P-hacking is data diving, data fishing, data mining, or any other term (dredging, snooping, etc.) that describes manipulating or rearranging the results of a study in enough different ways that SOMETHING significant eventually emerges. It doesn’t require manipulation in the sense of making up, fudging or changing any of your numbers or other data. It simply means a researcher plays around with the numbers enough that they can eventually uncover an association based purely on the statistical likelihood that if you look hard enough for something in enough different places, you’ll eventually find something. As one study described it, “researchers collect or select data or statistical analyses until nonsignificant results become significant.” Or, more colloquially, “if you torture the data long enough, it will confess.”
Deeper dive
One of the best explanations of P hacking is in Christie Aschwanden’s award-winning piece Science Isn’t Broken, which we’ve previously written about.
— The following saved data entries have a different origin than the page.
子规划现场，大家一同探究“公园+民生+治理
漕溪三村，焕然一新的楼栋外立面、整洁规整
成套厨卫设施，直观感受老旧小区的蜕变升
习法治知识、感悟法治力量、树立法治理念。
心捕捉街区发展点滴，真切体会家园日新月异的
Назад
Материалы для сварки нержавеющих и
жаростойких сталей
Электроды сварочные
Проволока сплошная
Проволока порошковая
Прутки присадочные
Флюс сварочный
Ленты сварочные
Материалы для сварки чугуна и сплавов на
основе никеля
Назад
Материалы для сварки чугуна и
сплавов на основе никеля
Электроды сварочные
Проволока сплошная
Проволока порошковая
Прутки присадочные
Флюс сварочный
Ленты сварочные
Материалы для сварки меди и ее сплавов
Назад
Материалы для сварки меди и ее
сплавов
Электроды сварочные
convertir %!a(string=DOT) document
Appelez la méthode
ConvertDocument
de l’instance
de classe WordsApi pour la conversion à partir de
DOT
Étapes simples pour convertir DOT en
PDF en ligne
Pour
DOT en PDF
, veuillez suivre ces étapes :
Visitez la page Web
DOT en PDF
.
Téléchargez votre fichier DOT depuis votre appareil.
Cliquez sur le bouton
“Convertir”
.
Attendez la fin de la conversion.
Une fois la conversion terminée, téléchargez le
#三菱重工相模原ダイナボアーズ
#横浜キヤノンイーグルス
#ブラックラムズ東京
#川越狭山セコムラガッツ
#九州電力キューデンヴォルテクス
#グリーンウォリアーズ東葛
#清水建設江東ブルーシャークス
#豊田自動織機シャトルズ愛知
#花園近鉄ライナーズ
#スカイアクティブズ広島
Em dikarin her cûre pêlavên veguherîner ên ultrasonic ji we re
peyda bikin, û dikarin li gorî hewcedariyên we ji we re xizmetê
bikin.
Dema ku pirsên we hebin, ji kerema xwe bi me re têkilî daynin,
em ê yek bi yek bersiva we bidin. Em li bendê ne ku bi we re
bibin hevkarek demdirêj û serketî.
The ability to P hack rests on the disadvantage of randomly establishing a threshold for statistical significance that will virtually guarantee coming up with SOMETHING significant if a study has enough variables and/or outcome possibilities. A P-value is intended to represent a proportion of times an experiment or study could be run and give the same results by chance. Considering that the arbitrary cutoff for significance is generally accepted as a P value of 0.05, that means that you would expect to get the same results seen in a particular study with statistical significance just under 5% of the time. So imagine that you’re looking for 12 different possible outcomes and how they’re associated with 8 different variables. That’s basically 96 possible combinations that could result. But that’s not much different than running a study 100 times — statistically speaking, about 5 of those combinations would probably show an association simply based on chance alone.
To watch out for P hacking, look at how many outcomes researchers are looking at, how many variables they’re considering in the study, and how many subgroups they consider and/or subanalyses they calculate. The more they have, the more likely they’ll “find” something by chance alone, and the more skeptical you should be that the finding is “real.”